Я помню, что в училище мы до некоторой степени облегчали свое горькое положение в этом случае таким образом: когда продрогшие ученики теряли уже последнее терпение и замечали, что наконец и сам учитель, одетый в теплую енотовую шубу, потирает свои посиневшие руки и пожимает плечами, - из отдаленного угла раздавался несмелый возглас: "Позвольте погреться!.." "Позвольте погреться!" - вторили ему в другом углу, и вдруг все сливалось в один громкий, умоляющий голос: "Позвольте погреться!.." И учитель удалялся, иногда в коридор, а чаще в комнату своего товарища, который занимал казенное помещение в нижнем этаже.

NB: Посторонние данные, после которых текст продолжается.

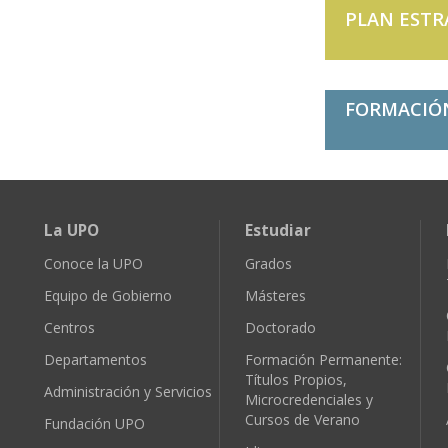
PLAN ESTR
FORMACIÓ
La UPO
Estudiar
Conoce la UPO
Grados
Equipo de Gobierno
Másteres
Centros
Doctorado
Departamentos
Formación Permanente:
Títulos Propios,
Administración y Servicios
Microcredenciales y
Cursos de Verano
Fundación UPO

Вслед за ним сыпались дружные звуки оглушительной дроби. Это-то и было согревание: ученики, сидя на скамьях, стучали во всю мочь своими окостенелыми ногами об деревянный, покоробившийся от старости пол. Между тем какой-нибудь шалун, просунув в полуотворенную дверь свою голову, зорко осматривал коридор.
"Где учитель? В коридоре?" - спрашивали его позади. "Нет. Ушел вниз".
– "Валяй, братцы! Валяй!.." И ученики прыгали через столы на середину класса.
– Ну, ты! мокроглазый! Становись на поединок… - восклицает одна голоостриженная бойкая голова и размахивает кулаками перед носом своего товарища.
– Становись!
– говорит мокроглазый, притопывая ногой, - становись!
Раз-два! раз-два! и пошла кулачная работа.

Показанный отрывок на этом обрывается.